Exercise inputs: Begin

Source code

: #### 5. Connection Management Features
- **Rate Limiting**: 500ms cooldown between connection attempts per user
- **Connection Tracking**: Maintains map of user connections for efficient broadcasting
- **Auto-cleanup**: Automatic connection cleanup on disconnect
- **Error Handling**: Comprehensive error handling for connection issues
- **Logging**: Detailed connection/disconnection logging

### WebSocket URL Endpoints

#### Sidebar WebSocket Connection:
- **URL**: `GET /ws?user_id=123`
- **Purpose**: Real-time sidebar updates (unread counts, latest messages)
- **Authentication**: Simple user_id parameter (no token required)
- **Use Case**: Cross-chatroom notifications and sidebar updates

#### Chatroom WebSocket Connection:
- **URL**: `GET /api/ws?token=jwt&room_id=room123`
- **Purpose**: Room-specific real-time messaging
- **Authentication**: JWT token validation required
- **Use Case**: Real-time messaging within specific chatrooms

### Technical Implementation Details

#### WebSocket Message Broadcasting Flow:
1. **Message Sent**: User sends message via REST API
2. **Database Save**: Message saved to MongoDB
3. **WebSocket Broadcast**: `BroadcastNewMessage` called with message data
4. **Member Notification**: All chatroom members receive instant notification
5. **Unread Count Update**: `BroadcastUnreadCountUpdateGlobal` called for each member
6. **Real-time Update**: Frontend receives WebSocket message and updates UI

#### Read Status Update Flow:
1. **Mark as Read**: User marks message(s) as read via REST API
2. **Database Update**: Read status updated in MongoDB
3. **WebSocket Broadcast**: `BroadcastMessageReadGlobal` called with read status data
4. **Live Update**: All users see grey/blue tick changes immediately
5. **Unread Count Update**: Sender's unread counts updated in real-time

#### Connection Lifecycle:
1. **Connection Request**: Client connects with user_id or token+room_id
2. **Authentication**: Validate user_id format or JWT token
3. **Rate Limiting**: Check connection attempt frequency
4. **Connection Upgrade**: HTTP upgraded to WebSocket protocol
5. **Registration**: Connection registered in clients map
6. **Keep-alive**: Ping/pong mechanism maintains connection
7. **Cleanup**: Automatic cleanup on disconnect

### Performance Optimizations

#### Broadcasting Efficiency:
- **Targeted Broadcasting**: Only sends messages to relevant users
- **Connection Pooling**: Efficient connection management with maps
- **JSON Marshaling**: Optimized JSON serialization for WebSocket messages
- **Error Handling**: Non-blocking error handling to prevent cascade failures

Exercise inputs: End

Directions for this task - Output exactly the leading lines of the data, up to and including the line marked by "- **Use Case**: Real-time".

Result -
Source code

: #### 5. Connection Management Features
- **Rate Limiting**: 500ms cooldown between connection attempts per user
- **Connection Tracking**: Maintains map of user connections for efficient broadcasting
- **Auto-cleanup**: Automatic connection cleanup on disconnect
- **Error Handling**: Comprehensive error handling for connection issues
- **Logging**: Detailed connection/disconnection logging

### WebSocket URL Endpoints

#### Sidebar WebSocket Connection:
- **URL**: `GET /ws?user_id=123`
- **Purpose**: Real-time sidebar updates (unread counts, latest messages)
- **Authentication**: Simple user_id parameter (no token required)
- **Use Case**: Cross-chatroom notifications and sidebar updates

#### Chatroom WebSocket Connection:
- **URL**: `GET /api/ws?token=jwt&room_id=room123`
- **Purpose**: Room-specific real-time messaging
- **Authentication**: JWT token validation required
- **Use Case**: Real-time messaging within specific chatrooms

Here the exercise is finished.